In Chemical Formula 2, R ₁ is C ₁ -C ₅ alkyl or C ₂ -C ₅ alkenyl, R ₂ is C ₁ -C ₅ alkyl, or C ₁ -C ₅ hydroxyalkyl, provided that R ₁ and Except that both R ₂ are C ₁ -C ₅ alkyl;
(3)

In Formula 3, R ₁ is C ₁ -C ₅ alkyl, R ₂ is C ₂ -C ₅ alkenyl, C ₃ -C ₈ cycloalkyl, or (C ₃ -C ₈ cycloalkyl) C ₁ -C ₅ Alkyl.

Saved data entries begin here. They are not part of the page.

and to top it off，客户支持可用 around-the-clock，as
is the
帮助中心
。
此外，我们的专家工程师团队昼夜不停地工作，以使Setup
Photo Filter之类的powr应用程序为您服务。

The compound of claim 1, wherein in Formula 2, R ₁ is C ₁ -C ₃ alkyl or C ₂ -C ₃ alkenyl, R ₂ is C ₁ -C ₃ alkyl or C ₁ -C ₃ hydroxyalkyl, Provided that R ₁ and R ₂ are both C ₁ -C ₃ alkyl;
In Chemical Formula 3, R ₁ is C ₁ -C ₃ alkyl, R ₂ is C ₂ -C ₃ alkenyl, or

≪ / RTI >
A pharmaceutical composition for the treatment or prophylaxis of inflammatory diseases comprising the compound of claim 1 or 2 as an active ingredient.
Functional food composition for improving inflammatory disease comprising the compound of claim 1 or claim 2 as an active ingredient.